Isn’t the above valentine charming? It delights me so much I can’t help but share it. But it’s also a clear reminder of what’s up for me. I’ve been thinking a great deal about relationships lately. My mind seems obsessed with working some things out, even taking the task into my dreamtime of late. And it occurs to me this might be a good time to share a peek at the various books about relationships I’ve immersed myself in so far this year.
Z: A Novel of Zelda Fitzgerald by Therese Anne Fowler.
This is a first-person fictional account of Zelda’s marriage to F. Scott Fitzgerald, and I have mixed feelings about it. It’s rather interesting having a look back into the 1920s (and beyond) when Zelda and F. Scott were at the height of their popularity, and glimpses into the lives of the literary and art circles they traveled in. While I actually knew very little about Zelda, I suspect from the author’s carefully researched background for this novel, Zelda wasn’t well understood or considered popularly anything but F Scott’s wife/companion/muse during her lifetime. So kudos for giving us a glimpse of what is so often true of women associated with more well-known partners.

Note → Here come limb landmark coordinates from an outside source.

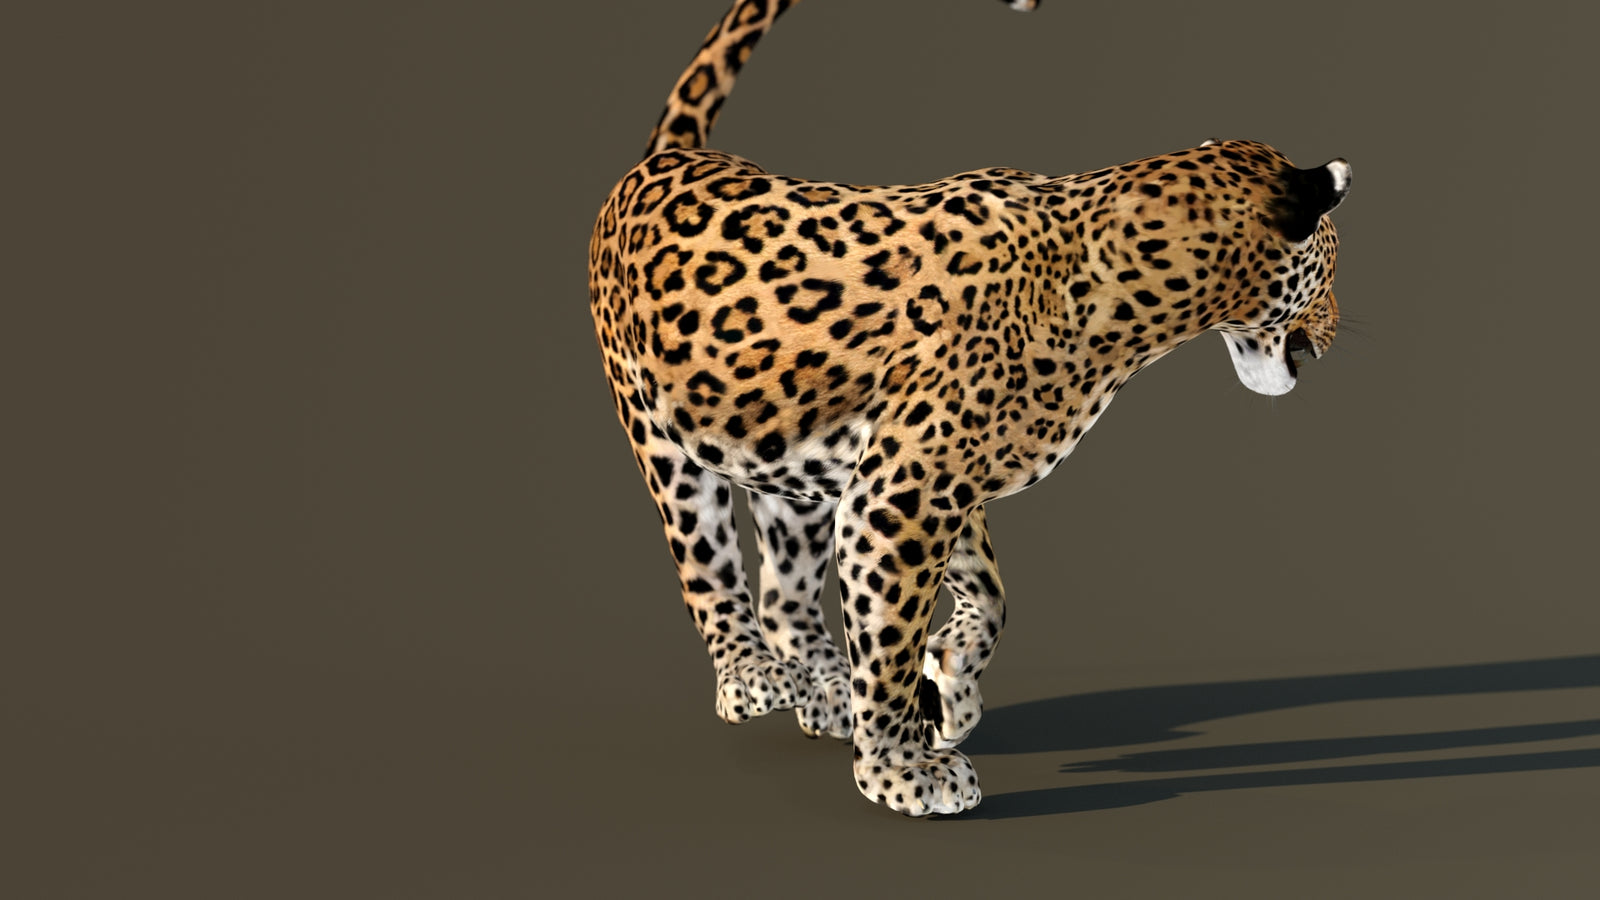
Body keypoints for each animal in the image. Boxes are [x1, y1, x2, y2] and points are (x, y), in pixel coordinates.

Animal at [587, 0, 1350, 817]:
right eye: (1331, 267)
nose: (1335, 335)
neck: (1133, 302)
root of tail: (659, 164)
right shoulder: (901, 496)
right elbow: (890, 636)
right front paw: (901, 768)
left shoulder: (924, 486)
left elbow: (991, 596)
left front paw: (948, 682)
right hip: (660, 437)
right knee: (706, 561)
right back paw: (753, 676)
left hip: (791, 468)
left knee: (785, 586)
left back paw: (823, 687)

On the other hand this was difficult to read in the sense of how privileged and indulgent the lifestyles depicted were. For some reason it feels different to read F. Scott’s work which depicted the flamboyance and excess of the Jazz Age, and another to understand they were actually living those excesses extravagantly. Add into that issues of alcoholism, mental illness, crippling insecurities and it’s no surprise their marriage was a turbulent mess.
But underlying it all, and the questions in my mind that I keep returning to as I think about this book, are the struggles people have to figure out who they are. F. Scott was clear he wanted to be known as an extraordinary writer and Zelda wanted to be something other than a small town Southern girl whose wildish behaviors were not well-received. But F. Scott couldn’t unhook himself from the paradigm of his worth being dependent on others opinion of him, and Zelda couldn’t figure out her own boundaries, and together they were both so co-dependent and unbalanced, love was never going to be enough to keep them afloat.
Knowing ourselves, and knowing ourselves in relationship with others is clearly the work of our lifetime, with likely lots of stumbling and falling down as a given. But I think we have to be both honest in our inquiries and truthful about our needs.
I can’t say that I’d hardily recommend this one, but I’m not sorry I read it. And bonus points because it’s an easy win for the Z entry in the A-to-Z Reading Challenge I’m participating in. But in keeping with my practice of awarding a rating based on floriography, the language of flowers, giving a hint at the plot as well as my appraisal, I would offer a bouquet of Columbine (folly), Dahlia (instability), and Major Convolvulus (extinguished hopes).
Scent of Darkness by Margot Berwin.
Evangeline literally becomes irresistible to others thanks to a gift of scent her deceased grandmother left for her. It comes with a warning not to remove the stopper on the bottle unless “you want everything in your life to change.” And change things do, leading Evangeline into a wild ride through New Orleans caught in between two lovers, one “good” and more conventional and the other “darker” and more compelling.
There are descriptive images, especially of what it’s like to be a perfumer and navigating the world through the gifts of one’s nose – that literally delighted me. Not everyone “sees” the world through their nose, and when I find someone doing it and who speaks that language, it feels like such a gift to me to find a kindred. Many points in the plus column.
On the other hand, I wasn’t that impressed with the exploration of the relationships or the depth of the characters. So minus points.
Margot Berwin has written another book The Hothouse Flower and the Nine Plants of Desire which I consider a more engaging read. Still, I’m always interested in stories about perfumers, so this wasn’t a write-off for me.
Floriography rating: an arrangement of Circaea (spell); Columbine (folly); and Hazel (reconciliation).
The Adoration of Jenna Fox by Mary E. Pearson
I’d categorize this book as a young adult coming of age sci fi/fantasy story that proved thought provoking.
What does it mean to be human? To have a soul? To be sovereign? To want to be true to yourself and be in relationship with others? What does it mean to be different, unique, marginalized? Who has power? Why? What is love? How far will parents go to save a child, and what burden is it to be the one who is saved or not saved?
My floriography rating for this one is a bouquet of Silver Leafed Geranium (recall); Honeysuckle (bonds of love); and Wild Plum (independence).
While I can’t truly say Instapoetry is my fave genre, there were two titles in my TBR pile and I enjoyed them both. They each reiterated in their own way the truth that love can be exquisitely difficult and profoundly beautiful, whether it last for a short time or longer.
The Dark Between Stars by Atticus.
Milk & Honey by Rupi Kaur.
For both I offer a single-flower tribute of Syrian Mallow (consumed by love).
What about you? What are you reading? What’s consuming your thoughts? Are your dreams especially powerful at the moment? Do tell – you know I love to hear.